Count the lines in the records below that contain the string "genus", treating uppercase and lowercase as different, and give only the number.

• Record excerpts:

__________________________________________________

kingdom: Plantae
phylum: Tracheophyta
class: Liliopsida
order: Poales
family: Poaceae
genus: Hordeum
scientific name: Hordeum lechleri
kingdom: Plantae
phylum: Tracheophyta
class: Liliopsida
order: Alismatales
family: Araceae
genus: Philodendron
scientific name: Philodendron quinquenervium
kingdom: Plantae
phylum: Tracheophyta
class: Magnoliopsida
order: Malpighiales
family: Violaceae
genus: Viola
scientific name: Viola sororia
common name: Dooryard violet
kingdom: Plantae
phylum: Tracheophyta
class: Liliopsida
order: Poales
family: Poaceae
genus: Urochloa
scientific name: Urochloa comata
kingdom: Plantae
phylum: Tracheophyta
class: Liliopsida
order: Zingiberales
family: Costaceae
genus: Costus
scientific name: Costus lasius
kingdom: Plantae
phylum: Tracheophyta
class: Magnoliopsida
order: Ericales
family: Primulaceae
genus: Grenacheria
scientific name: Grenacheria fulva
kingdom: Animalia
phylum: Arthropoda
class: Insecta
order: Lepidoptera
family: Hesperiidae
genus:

__________________________________________________

• Output of the task:
7